6. (C) After weeks of wrangling, Congress and the Executive
agreed September 2 to work together on a single comprehensive
law. With that, the GOB formally abandoned its petition that
Congress pass the Executive-drafted "short" (Fulfilling the
Referendum) bill, but insisted that the language of that bill
be incorporated wholesale into the single longer law.
Congressional leaders have agreed in principle to this
condition. In addition, both sides agreed that Congress, led
by a mixed Senate-Chamber of Deputies economic development
commission, will assume primary responsibility for
elaborating the full bill.

7. (C) Minister of the Presidency Galindo told the
Ambassador on September 2 that, because details of the longer
law still need to be worked out, it was not likely to be
passed until sometime in October (vice late September.)
Galindo explained that the agreement with Congress is that
taxation rates contained in the Executive's draft law would
remain unchanged. More troubling, however, is Galindo's
view that across the political spectrum there is widespread
support for scrapping existing petroleum contracts and
forcing companies to renegotiate with the GOB. Galindo
remains hopeful, but not optimistic, that the GOB can
convince companies to voluntarily migrate from existing
contracts to new contracts which would be in compliance with
the new law. In earlier discussions with us, the Presidents
of the lower and upper houses, Mario Cossio and Hormando Vaca
Diaz, insisted that Congress needed to shape a a sound law
without the counterproductive pressure of artificial
deadlines. As Cossio said: "We need for this law to remain
in place for a long time, and not be revisited and revised
every two years. For this reason, we need to take the time
to get it right." He speculated that doing this in less than
one month was unrealistic.



8. (C) While the agreement between Mesa and the Congress to
elaborate a single law is an encouraging development, the
private sector and the GOB continue to be on different pages.

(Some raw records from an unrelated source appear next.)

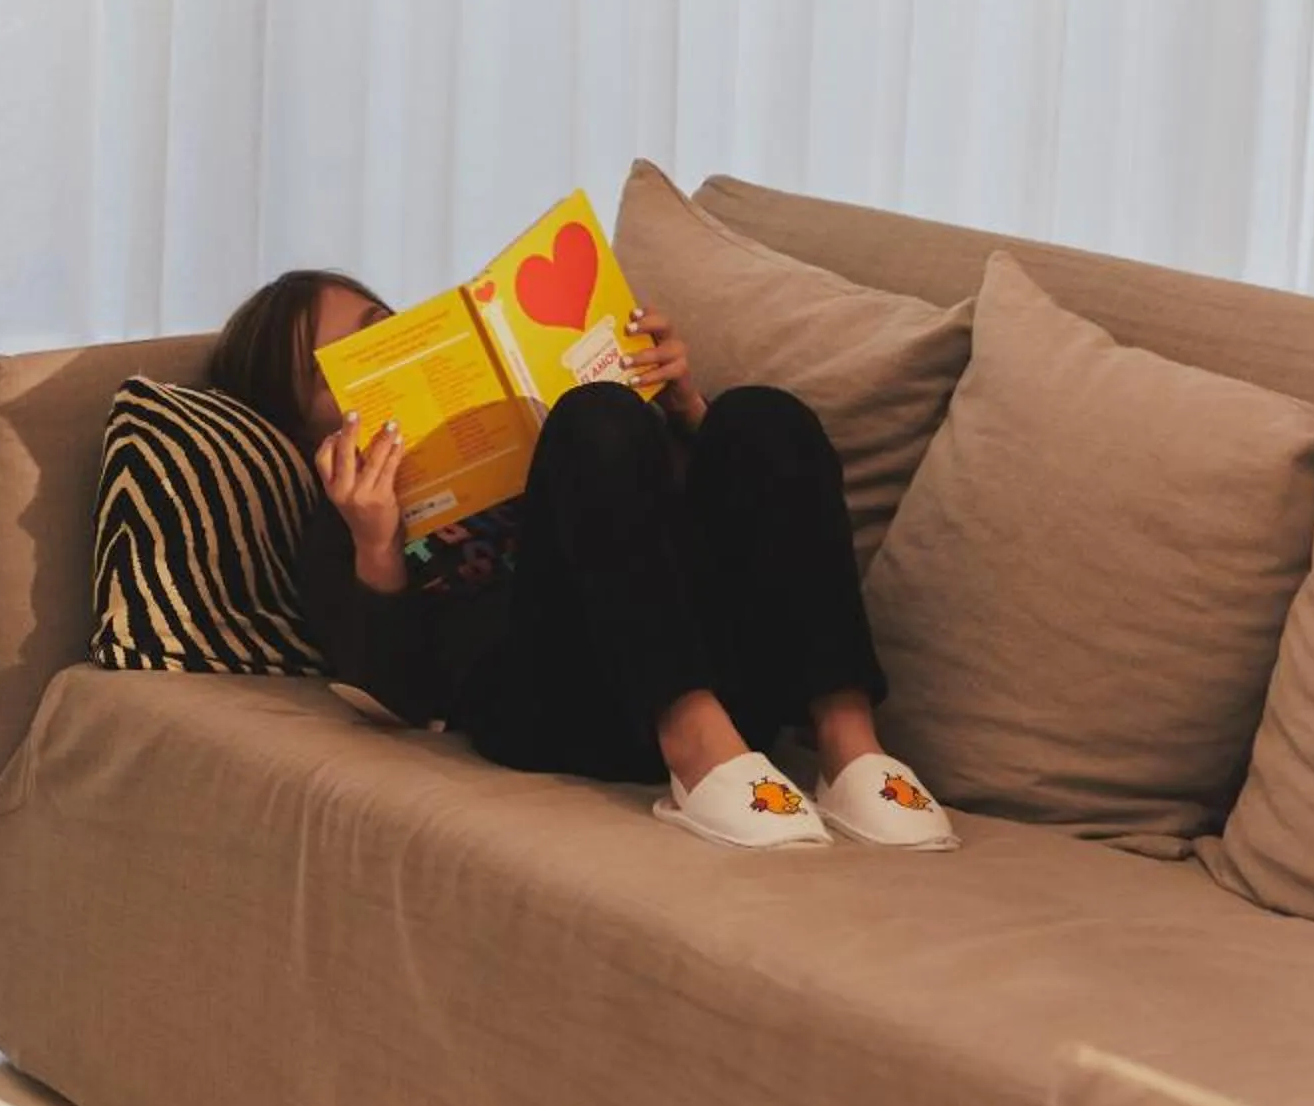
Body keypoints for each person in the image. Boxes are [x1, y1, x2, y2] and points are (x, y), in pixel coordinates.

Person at [200, 268, 956, 851]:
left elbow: (704, 532)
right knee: (593, 421)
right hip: (553, 705)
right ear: (300, 424)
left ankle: (850, 747)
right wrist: (375, 543)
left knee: (759, 413)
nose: (362, 360)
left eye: (377, 329)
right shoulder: (341, 523)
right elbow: (397, 693)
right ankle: (691, 742)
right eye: (328, 370)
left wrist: (683, 408)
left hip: (717, 679)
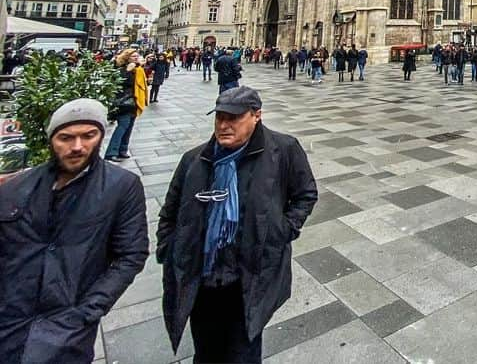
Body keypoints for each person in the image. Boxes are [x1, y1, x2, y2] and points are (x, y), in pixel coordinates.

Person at [158, 86, 318, 363]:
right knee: (205, 352)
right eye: (219, 117)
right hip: (202, 278)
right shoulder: (195, 160)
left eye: (233, 118)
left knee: (243, 352)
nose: (224, 125)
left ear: (256, 116)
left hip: (249, 275)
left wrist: (282, 230)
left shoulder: (283, 150)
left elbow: (305, 194)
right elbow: (170, 212)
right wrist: (170, 249)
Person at [0, 99, 148, 364]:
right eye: (66, 138)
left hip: (69, 328)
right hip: (10, 320)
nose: (77, 147)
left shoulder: (121, 186)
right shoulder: (17, 186)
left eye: (88, 136)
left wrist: (88, 311)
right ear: (52, 140)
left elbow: (131, 255)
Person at [105, 49, 149, 161]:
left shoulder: (137, 69)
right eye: (133, 56)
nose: (136, 58)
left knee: (129, 127)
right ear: (127, 58)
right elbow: (120, 82)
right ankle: (111, 152)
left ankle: (122, 150)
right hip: (123, 103)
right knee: (122, 126)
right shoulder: (121, 68)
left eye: (137, 56)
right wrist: (128, 71)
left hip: (134, 101)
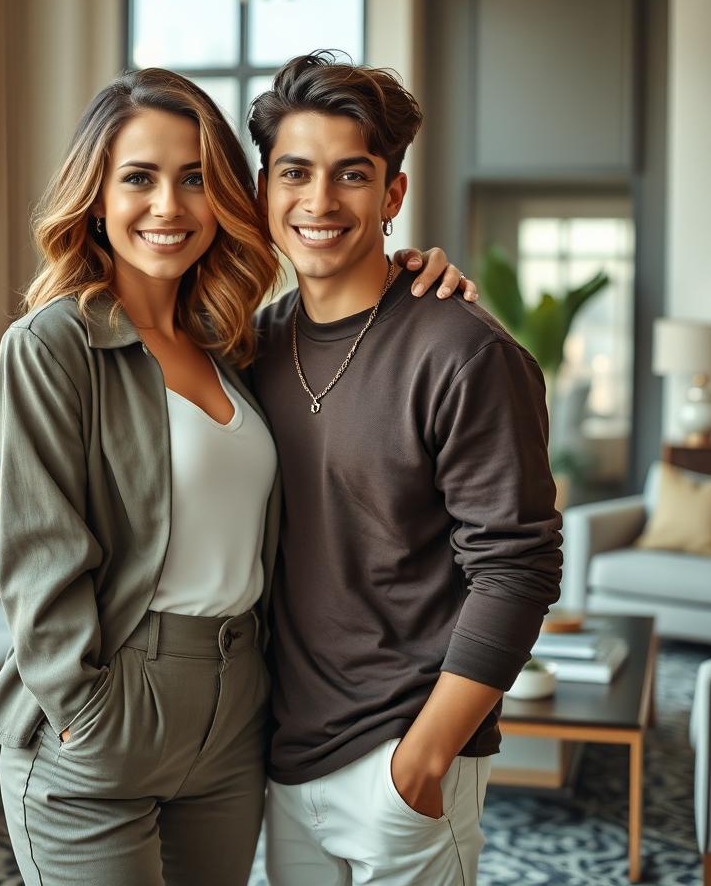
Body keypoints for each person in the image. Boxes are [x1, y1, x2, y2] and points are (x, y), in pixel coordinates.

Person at [0, 66, 471, 886]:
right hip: (108, 710)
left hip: (238, 715)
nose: (168, 207)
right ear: (96, 195)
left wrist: (416, 277)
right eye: (139, 178)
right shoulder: (52, 345)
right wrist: (84, 709)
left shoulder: (239, 342)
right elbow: (40, 551)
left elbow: (358, 317)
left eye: (196, 179)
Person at [247, 52, 564, 886]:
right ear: (264, 190)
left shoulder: (465, 353)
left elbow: (518, 569)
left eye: (352, 174)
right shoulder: (251, 348)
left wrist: (420, 765)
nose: (319, 201)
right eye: (295, 173)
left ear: (392, 195)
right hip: (285, 754)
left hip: (404, 757)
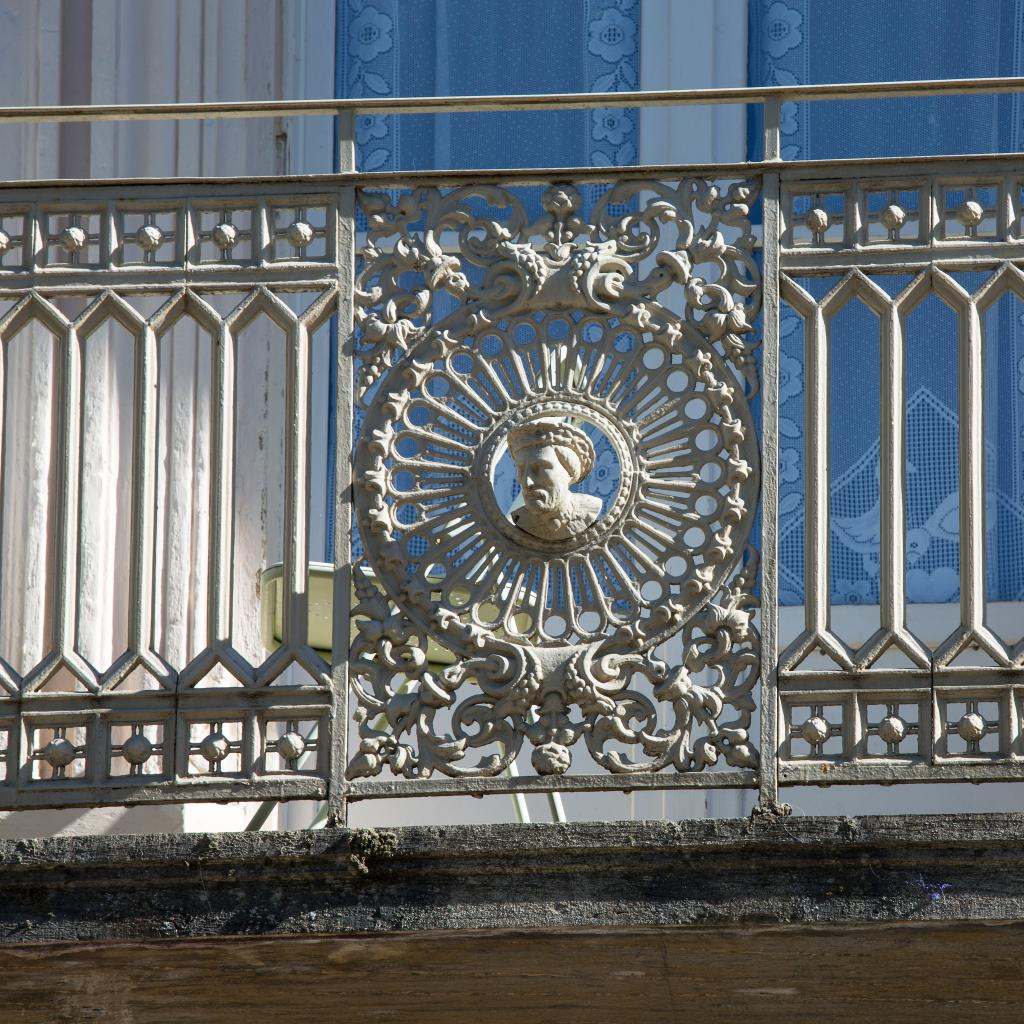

While Mesa was riding a popular wave of support following the
Referendum, Congress seems to have captured some of this
popular support as the Congress, and not Mesa, appears to be
defending the long-term interests of the people.
Increasingly, Mesa is viewed as defending the petroleum
companies, which is not a popular place. While some private
sector representatives lament that production sharing
contracts are not feasible, Presidential Delegate for
Capitalization Franscesco Zaratti has convinced Grebe that
companies will migrate to new contracts. Some industry
representatives acknowledge that they could probably operate
profitably with the new taxation rates proposed by the GOB,
but that further investment in the sector would be unlikely.
The private sector is talking to representatives of the MNR
and MIR parties, but neither has power with the people nor
Mesa's ear. The Embassy will continue to emphasize the
sanctity of contracts and the importance of a
business-friendly (or at least business-acceptable) law for
Bolivia's economic future. End Comment.